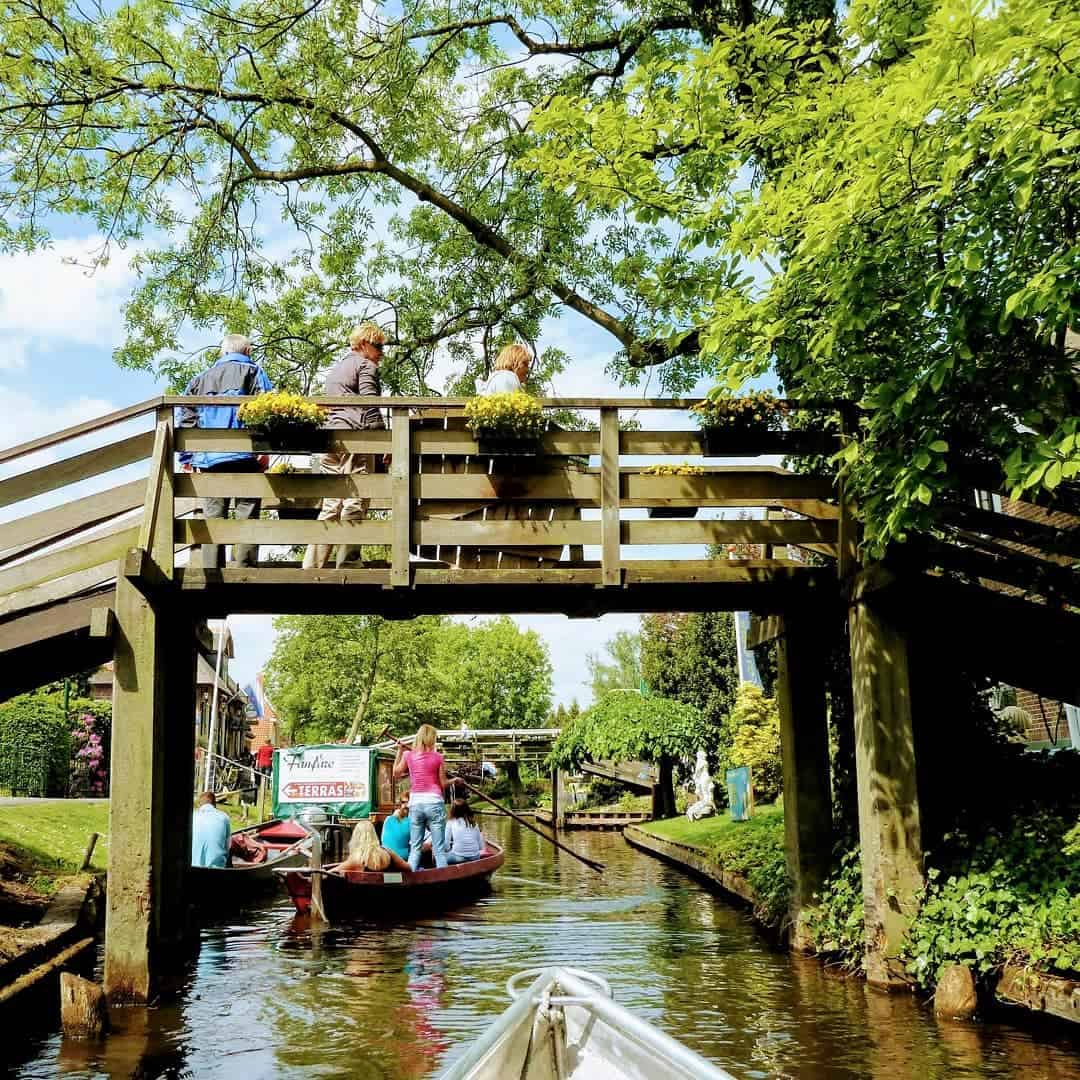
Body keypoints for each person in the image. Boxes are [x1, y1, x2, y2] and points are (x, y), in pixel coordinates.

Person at [177, 333, 274, 569]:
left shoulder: (199, 380)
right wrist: (265, 449)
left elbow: (187, 418)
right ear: (247, 351)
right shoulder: (255, 373)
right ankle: (243, 567)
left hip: (210, 457)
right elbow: (267, 410)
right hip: (246, 455)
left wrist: (188, 457)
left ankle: (212, 570)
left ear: (223, 352)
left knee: (214, 515)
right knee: (247, 512)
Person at [304, 322, 388, 570]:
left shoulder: (338, 368)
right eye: (378, 346)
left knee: (331, 502)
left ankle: (312, 565)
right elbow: (370, 405)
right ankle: (348, 561)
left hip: (332, 438)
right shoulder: (365, 365)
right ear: (363, 344)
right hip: (356, 437)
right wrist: (385, 442)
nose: (382, 351)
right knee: (356, 498)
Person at [393, 724, 457, 871]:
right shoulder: (438, 757)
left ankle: (411, 881)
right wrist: (455, 780)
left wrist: (399, 751)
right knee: (439, 848)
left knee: (415, 848)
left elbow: (396, 773)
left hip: (416, 804)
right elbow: (443, 784)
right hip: (434, 802)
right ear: (431, 738)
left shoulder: (408, 755)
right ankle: (443, 882)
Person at [339, 818, 410, 873]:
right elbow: (408, 868)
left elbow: (330, 874)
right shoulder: (388, 852)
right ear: (374, 834)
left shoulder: (357, 859)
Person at [191, 791, 231, 868]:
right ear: (214, 804)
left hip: (193, 868)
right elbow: (228, 847)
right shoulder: (224, 817)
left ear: (200, 804)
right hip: (216, 869)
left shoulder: (192, 816)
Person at [445, 798, 485, 864]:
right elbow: (480, 846)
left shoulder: (450, 822)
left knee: (438, 857)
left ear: (452, 811)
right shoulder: (474, 823)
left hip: (458, 857)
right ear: (467, 809)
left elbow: (446, 846)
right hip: (475, 857)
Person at [380, 792, 411, 861]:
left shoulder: (388, 819)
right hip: (402, 858)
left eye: (408, 802)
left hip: (385, 857)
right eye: (404, 802)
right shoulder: (410, 821)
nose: (406, 805)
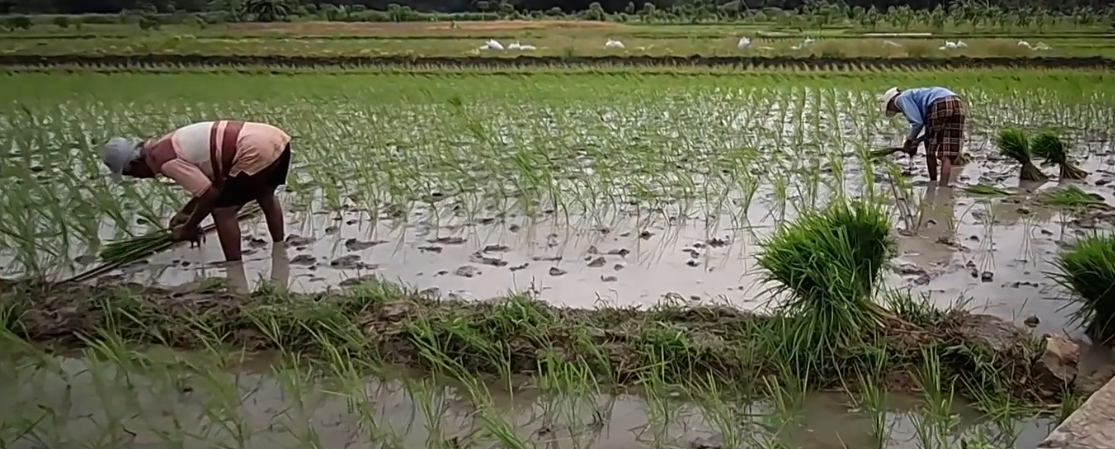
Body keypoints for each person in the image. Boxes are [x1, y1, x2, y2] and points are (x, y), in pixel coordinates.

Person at [101, 120, 292, 262]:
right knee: (265, 195)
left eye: (132, 174)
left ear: (135, 164)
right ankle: (279, 248)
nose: (139, 178)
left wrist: (188, 227)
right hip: (273, 136)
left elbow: (211, 195)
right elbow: (212, 184)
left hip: (253, 149)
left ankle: (234, 268)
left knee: (223, 211)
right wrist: (186, 212)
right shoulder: (162, 144)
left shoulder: (165, 161)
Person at [879, 86, 967, 187]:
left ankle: (933, 182)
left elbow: (918, 123)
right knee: (947, 153)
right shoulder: (914, 94)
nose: (898, 111)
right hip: (957, 103)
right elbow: (929, 127)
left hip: (939, 104)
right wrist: (917, 141)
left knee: (930, 149)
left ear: (891, 102)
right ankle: (943, 187)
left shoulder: (900, 99)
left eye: (892, 109)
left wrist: (909, 141)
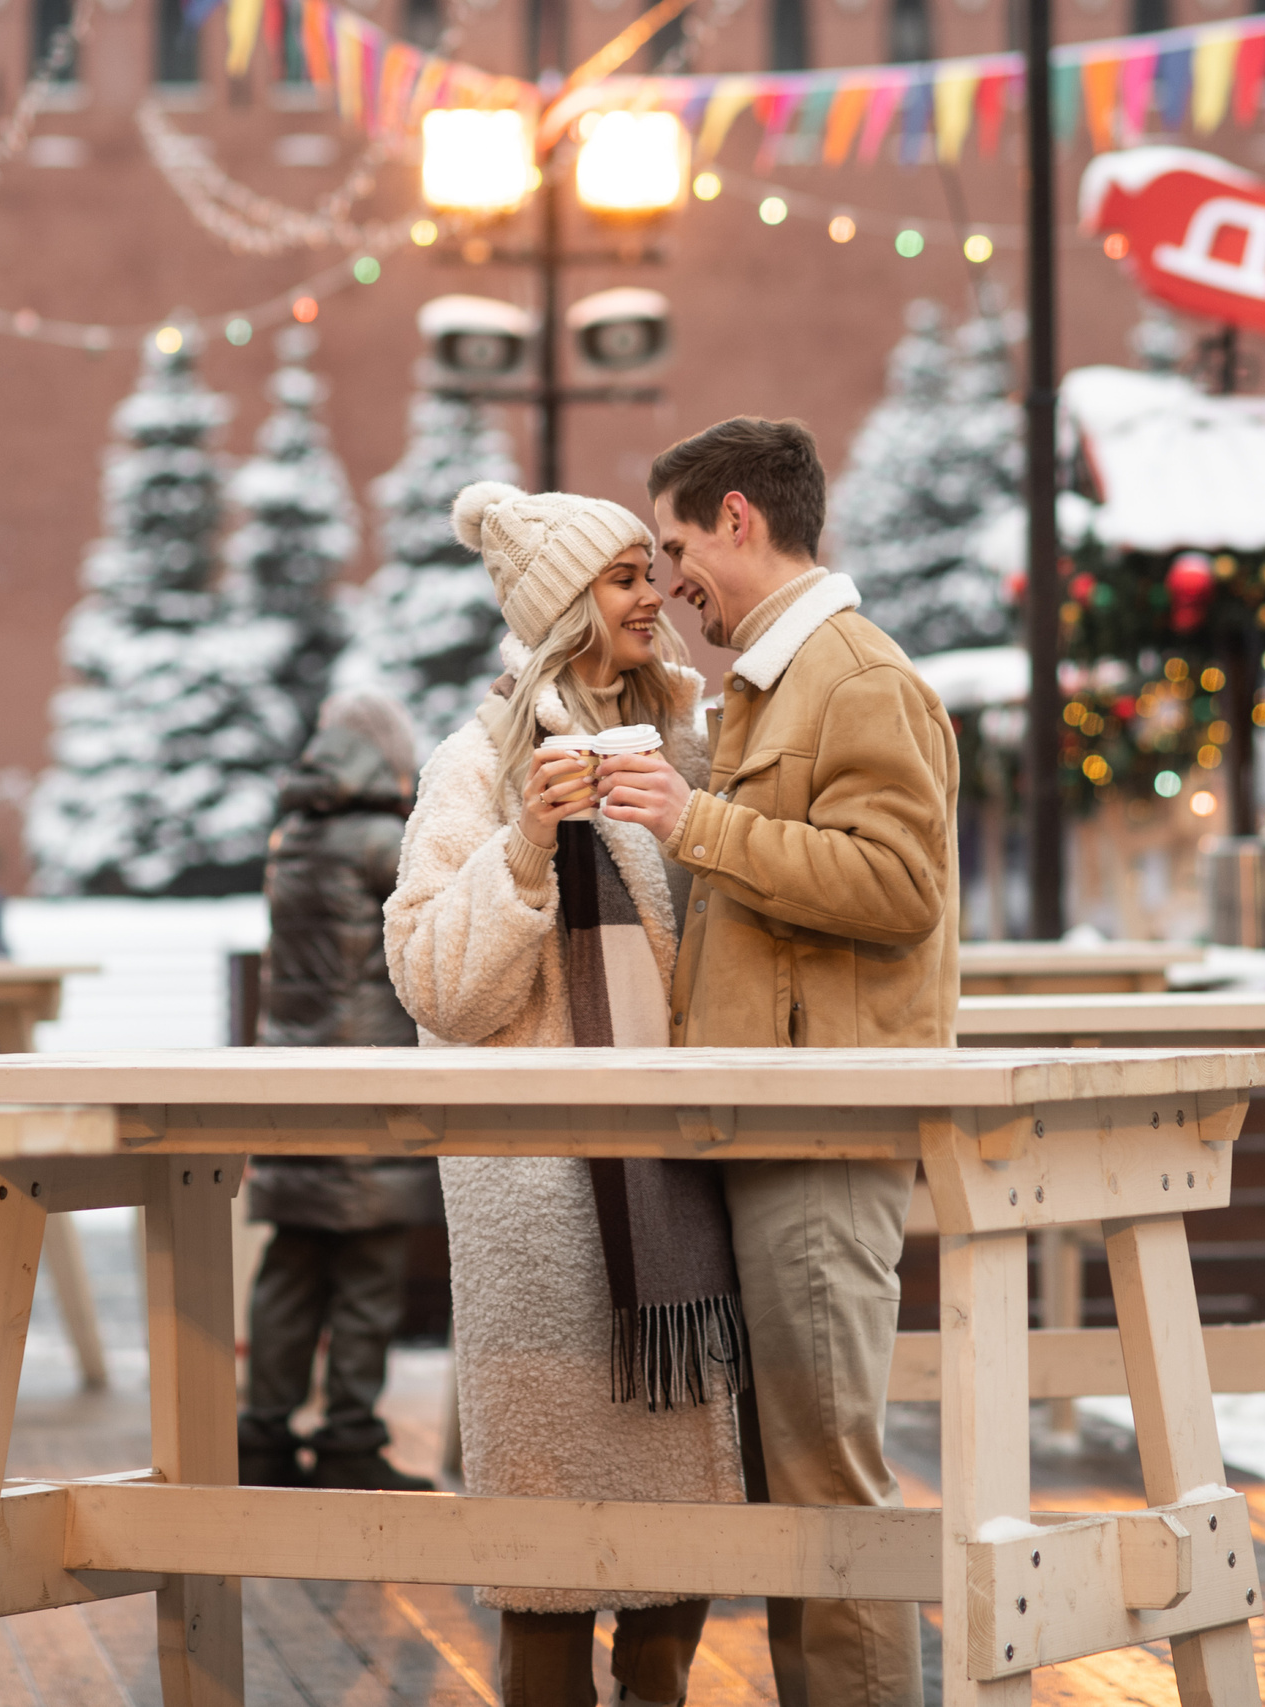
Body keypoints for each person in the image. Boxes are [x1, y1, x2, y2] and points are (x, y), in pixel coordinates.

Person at [588, 417, 958, 1707]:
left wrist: (700, 824)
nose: (672, 575)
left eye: (678, 544)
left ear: (739, 518)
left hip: (821, 1130)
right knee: (788, 1478)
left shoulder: (855, 679)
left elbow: (899, 888)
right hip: (767, 1127)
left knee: (821, 1481)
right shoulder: (781, 680)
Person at [382, 483, 739, 1707]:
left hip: (679, 1185)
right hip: (537, 1202)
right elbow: (431, 979)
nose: (656, 597)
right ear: (561, 611)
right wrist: (523, 849)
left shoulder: (690, 745)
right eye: (625, 578)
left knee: (681, 1537)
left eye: (654, 572)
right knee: (545, 1550)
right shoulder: (477, 765)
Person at [239, 692, 443, 1493]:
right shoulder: (380, 843)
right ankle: (350, 1439)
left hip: (293, 1082)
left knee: (290, 1262)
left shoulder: (294, 838)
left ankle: (262, 1435)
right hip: (366, 1086)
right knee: (367, 1268)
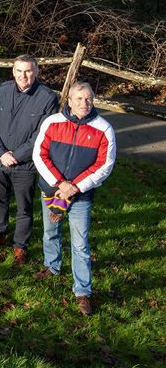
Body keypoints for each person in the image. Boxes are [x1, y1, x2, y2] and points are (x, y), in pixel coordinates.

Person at [32, 82, 116, 316]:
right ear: (69, 100)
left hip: (80, 196)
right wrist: (60, 184)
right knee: (51, 231)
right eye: (78, 99)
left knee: (80, 243)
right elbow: (39, 154)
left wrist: (76, 187)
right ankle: (53, 265)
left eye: (88, 99)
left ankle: (83, 291)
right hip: (52, 191)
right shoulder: (52, 122)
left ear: (94, 100)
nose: (84, 103)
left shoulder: (104, 129)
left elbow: (104, 166)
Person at [0, 55, 59, 265]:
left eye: (28, 71)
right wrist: (1, 153)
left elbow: (42, 135)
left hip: (26, 165)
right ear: (13, 71)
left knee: (24, 206)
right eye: (19, 71)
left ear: (37, 72)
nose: (23, 76)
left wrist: (16, 156)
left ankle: (20, 245)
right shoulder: (2, 91)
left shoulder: (47, 98)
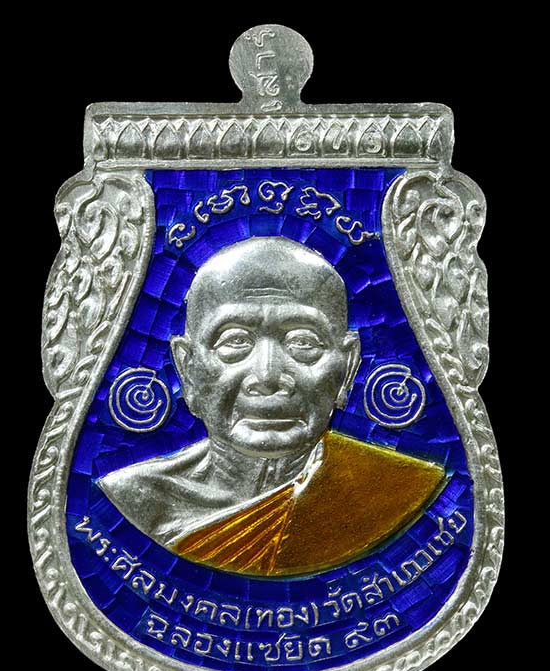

- [Task to carry out]: Nothing but the lines from the one containing "right knee: (545, 1550)" through the last line of the data should appear in the answer, copied exactly, with pictures excluded.

- [Output of the task]:
right knee: (545, 1550)
right shoulder: (477, 765)
Person at [239, 692, 443, 1493]:
right shoulder: (380, 843)
right ankle: (350, 1439)
left hip: (293, 1082)
left knee: (290, 1262)
left shoulder: (294, 838)
left ankle: (262, 1435)
right hip: (366, 1086)
right knee: (367, 1268)
Body keypoints for each person in the image. Boxes are [x1, y1, x2, y2] and points are (x, y), in pixel coordinates.

Person at [32, 82, 116, 316]:
right ear: (69, 100)
left hip: (80, 196)
right wrist: (60, 184)
right knee: (51, 231)
right eye: (78, 99)
left knee: (80, 243)
right elbow: (39, 154)
left wrist: (76, 187)
right ankle: (53, 265)
left eye: (88, 99)
left ankle: (83, 291)
right hip: (52, 191)
right shoulder: (52, 122)
left ear: (94, 100)
nose: (84, 103)
left shoulder: (104, 129)
left elbow: (104, 166)
Person at [0, 55, 59, 265]:
left eye: (28, 71)
right wrist: (1, 153)
left elbow: (42, 135)
left hip: (26, 165)
right ear: (13, 71)
left knee: (24, 206)
right eye: (19, 71)
left ear: (37, 72)
nose: (23, 76)
left wrist: (16, 156)
left ankle: (20, 245)
right shoulder: (2, 91)
left shoulder: (47, 98)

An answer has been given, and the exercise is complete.